O Estado veste terno, mas calça coturno

Na Faria Lima, o Brasil é Suíça. Nenhum helicóptero sobrevoa o asfalto caro, nenhum policial mascarado grita “perdeu!”. Os crimes são discretos, sofisticados, com gravatas de grife e planilhas offshore. Lá, quando o Estado chega, é de terno — e sempre com hora marcada.

Mas nas favelas do Alemão e da Penha, o mesmo Estado troca o terno por coturno. A operação começa ao nascer do sol, termina com o pôr da esperança, e o noticiário chama de “sucesso”. São mais de 130 vidas interrompidas, mas o verbo usado é “neutralizar”. A linguagem também mata — e com menos barulho.

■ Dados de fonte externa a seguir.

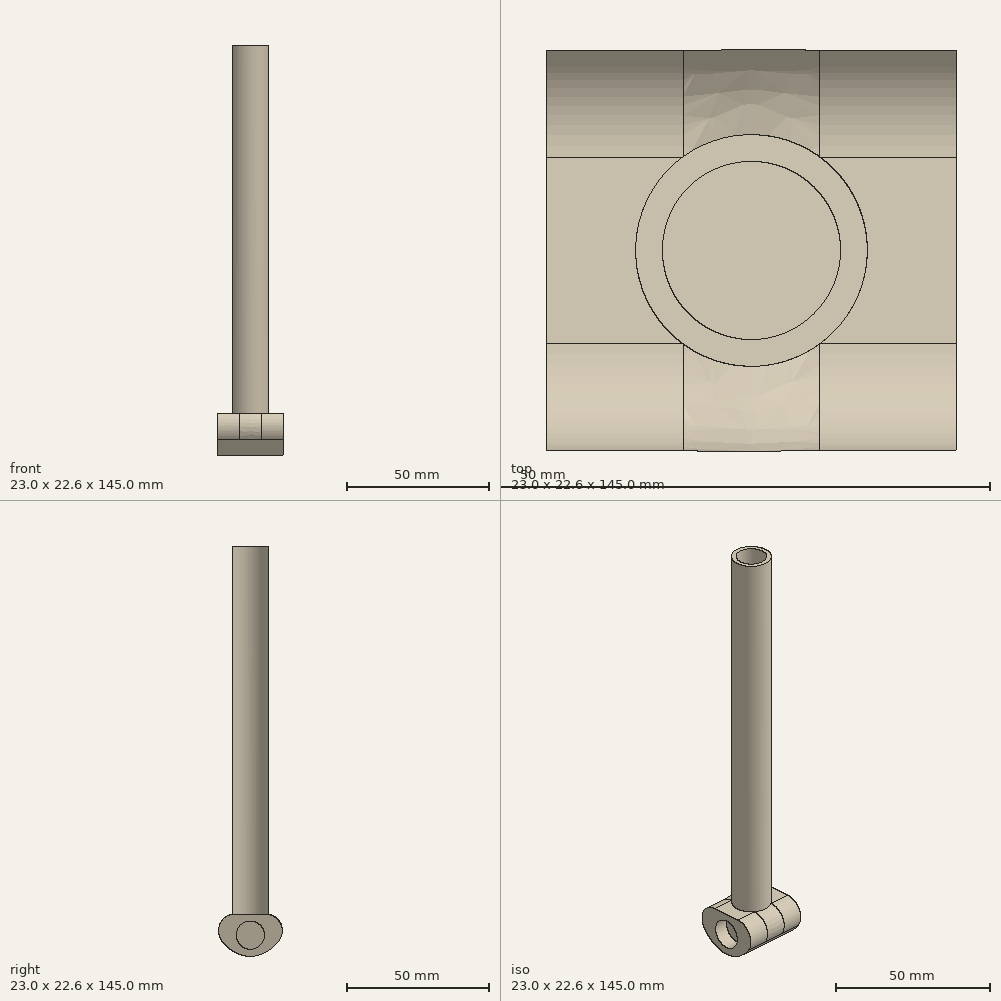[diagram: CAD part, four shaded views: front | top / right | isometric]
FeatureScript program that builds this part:
annotation { "Feature Type Name" : "Feature", "Feature Type Description" : "" }
export const myFeature = defineFeature(function(context is Context, id is Id, definition is map)
    precondition{}
    {
        {
            var Q0;
            Q0=qCreatedBy(makeId("Top.planeOp"),FACE);
            var sketch = newSketch(context, id + "F0", { "sketchPlane" : qUnion([Q0])});
            skLineSegment(sketch, "E0.bottom", {"start": v(-11.5, 12.5) * mm, "end": v(11.5, 12.5) * mm});
            skLineSegment(sketch, "E0.top", {"start": v(-11.5, -12.5) * mm, "end": v(11.5, -12.5) * mm});
            skLineSegment(sketch, "E0.left", {"start": v(-11.5, 12.5) * mm, "end": v(-11.5, -12.5) * mm});
            skLineSegment(sketch, "E0.right", {"start": v(11.5, 12.5) * mm, "end": v(11.5, -12.5) * mm});
            skPoint(sketch, "E0.middle", {"position": v(0, 0) * mm});
            skSolve(sketch);
        }
        {
            var Q0;
            Q0 = qSketchRegion(id + "F0", true);
            extrude(context, id + "F1", {"entities" : qUnion([Q0]), "depth" : 15 * mm});
        }
        {
            var Q0;
            Q0=makeQuery(id+"F1.opExtrude","CAP_FACE",FACE,{"disambiguationData":[OSD([sQuery(id+"F0.wireOp",EDGE,"E0.bottom"),sQuery(id+"F0.wireOp",EDGE,"E0.top"),sQuery(id+"F0.wireOp",EDGE,"E0.left"),sQuery(id+"F0.wireOp",EDGE,"E0.right")])],"isStart":false});
            var sketch = newSketch(context, id + "F2", { "sketchPlane" : qUnion([Q0])});
            skCircle(sketch, "E1", {"center": v(0, 0) * mm, "radius": 6.5 * mm});
            skSolve(sketch);
        }
        {
            var Q0;
            Q0=makeQuery(id+"F2.imprint","IMPRINT",FACE,{"disambiguationData":[TD([[makeQuery(id+"F2.imprint","IMPRINT",EDGE,{"derivedFrom":sQuery(id+"F2.wireOp",EDGE,"E1")}),1.0]])]});
            extrude(context, id + "F3", {"entities" : qUnion([Q0]), "operationType" : NewBodyOperationType.ADD, "depth" : 130 * mm});
        }
        {
            var Q0;
            Q0=makeQuery(id+"F1.opExtrude","SWEPT_FACE",FACE,{"disambiguationData":[OSD([sQuery(id+"F0.wireOp",EDGE,"E0.left")])]});
            var sketch = newSketch(context, id + "F4", { "sketchPlane" : qUnion([Q0])});
            skCircle(sketch, "E2", {"center": v(0, 7.5) * mm, "radius": 5 * mm});
            skPoint(sketch, "E2.centerSnap0", {"position": v(0, 15) * mm});
            skSolve(sketch);
        }
        {
            var Q0;
            Q0=makeQuery(id+"F4.imprint","IMPRINT",FACE,{"disambiguationData":[TD([[makeQuery(id+"F4.imprint","IMPRINT",EDGE,{"derivedFrom":sQuery(id+"F4.wireOp",EDGE,"E2")}),1.0]])]});
            extrude(context, id + "F5", {"entities" : qUnion([Q0]), "operationType" : NewBodyOperationType.REMOVE, "oppositeDirection" : true, "depth" : 5 * mm});
        }
        {
            var Q0;
            Q0=makeQuery(id+"F1.opExtrude","SWEPT_FACE",FACE,{"disambiguationData":[OSD([sQuery(id+"F0.wireOp",EDGE,"E0.right")])]});
            var sketch = newSketch(context, id + "F6", { "sketchPlane" : qUnion([Q0])});
            skCircle(sketch, "E3", {"center": v(0, 7.5) * mm, "radius": 5 * mm});
            skSolve(sketch);
        }
        {
            var Q0;
            Q0=makeQuery(id+"F6.imprint","IMPRINT",FACE,{"disambiguationData":[TD([[makeQuery(id+"F6.imprint","IMPRINT",EDGE,{"derivedFrom":sQuery(id+"F6.wireOp",EDGE,"E3")}),1.0]])]});
            extrude(context, id + "F7", {"entities" : qUnion([Q0]), "operationType" : NewBodyOperationType.REMOVE, "oppositeDirection" : true, "depth" : 5 * mm});
        }
        {
            var Q0;
            Q0=makeQuery(id+"F1.opExtrude","CAP_EDGE",EDGE,{"disambiguationData":[OSD([sQuery(id+"F0.wireOp",EDGE,"E0.bottom")])],"isStart":true});
            var Q1;
            Q1=makeQuery(id+"F1.opExtrude","CAP_EDGE",EDGE,{"disambiguationData":[OSD([sQuery(id+"F0.wireOp",EDGE,"E0.top")])],"isStart":true});
            fillet(context, id + "F8", {"entities" : qUnion([Q0, Q1]), "radius" : 13 * mm, "tangentPropagation" : true, "allowEdgeOverflow" : false});
        }
        {
            var Q0;
            Q0=makeQuery(id+"F1.opExtrude","CAP_EDGE",EDGE,{"disambiguationData":[OSD([sQuery(id+"F0.wireOp",EDGE,"E0.bottom")])],"isStart":false});
            var Q1;
            Q1=makeQuery(id+"F1.opExtrude","CAP_EDGE",EDGE,{"disambiguationData":[OSD([sQuery(id+"F0.wireOp",EDGE,"E0.top")])],"isStart":false});
            fillet(context, id + "F9", {"entities" : qUnion([Q0, Q1]), "radius" : 6 * mm, "tangentPropagation" : true, "allowEdgeOverflow" : false});
        }
        {
            var Q0;
            Q0=makeQuery(id+"F3.opExtrude","CAP_FACE",FACE,{"disambiguationData":[OSD([sQuery(id+"F2.wireOp",EDGE,"E1")])],"isStart":false});
            var sketch = newSketch(context, id + "F10", { "sketchPlane" : qUnion([Q0])});
            skCircle(sketch, "E4", {"center": v(0, 0) * mm, "radius": 5 * mm});
            skSolve(sketch);
        }
        {
            var Q0;
            Q0=makeQuery(id+"F10.imprint","IMPRINT",FACE,{"disambiguationData":[TD([[makeQuery(id+"F10.imprint","IMPRINT",EDGE,{"derivedFrom":sQuery(id+"F10.wireOp",EDGE,"E4")}),1.0]])]});
            extrude(context, id + "F11", {"entities" : qUnion([Q0]), "operationType" : NewBodyOperationType.REMOVE, "oppositeDirection" : true, "depth" : 129 * mm});
        }
    });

Dizem que é guerra ao tráfio, mas o inimigo nunca tem sobrenome francês nem conta nas Ilhas Cayman. É sempre o menino preto de chinelo, o corpo caído no beco, o sangue escorrendo para o ralo — porque no Brasil até o sangue segue o curso da desigualdade.

Enquanto isso, o mesmo crime organizado que controla a economia não precisa se esconder. Ele patrocina campanhas, financia consultorias, constrói torres de vidro. Chama-se “mercado”. E o mercado é tão poderoso que nem a bala perdida se atreve a atravessar a Marginal Pinheiros.

No Rio, o Estado parece uma empresa de segurança terceirizada. Protege o que tem valor de mercado e elimina o que não tem. A cada operação, uma estatística nova; a cada corpo, uma justificativa antiga. Chama-se “segurança pública”, mas soa mais como “higienização social”.

Talvez devêssemos parar de chamar essas chacinas de tragédias. Tragédia tem destino e acaso; aqui há método e endereço certo. E como lembrou alguém lúcido, quando o CEP é nobre, o Estado negocia; quando é favela, ele executa.

O Brasil é um país onde o mapa da violência coincide com o mapa da pobreza. Onde a cor define o calibre que te alcança. Onde a vida vale menos que a manchete. E, no fim, os mesmos que mandam atirar posam de gestores da ordem, com discursos sobre meritocracia e “cidadão de bem”.

Enquanto isso, nas vielas de um país partido, mães choram filhos que nunca tiveram chance de ser suspeitos de colarinho branco.

Essa é a falência do Rio — e, por tabela, do Brasil: um Estado que se acha civilizado demais para o diálogo e bárbaro demais para a justiça.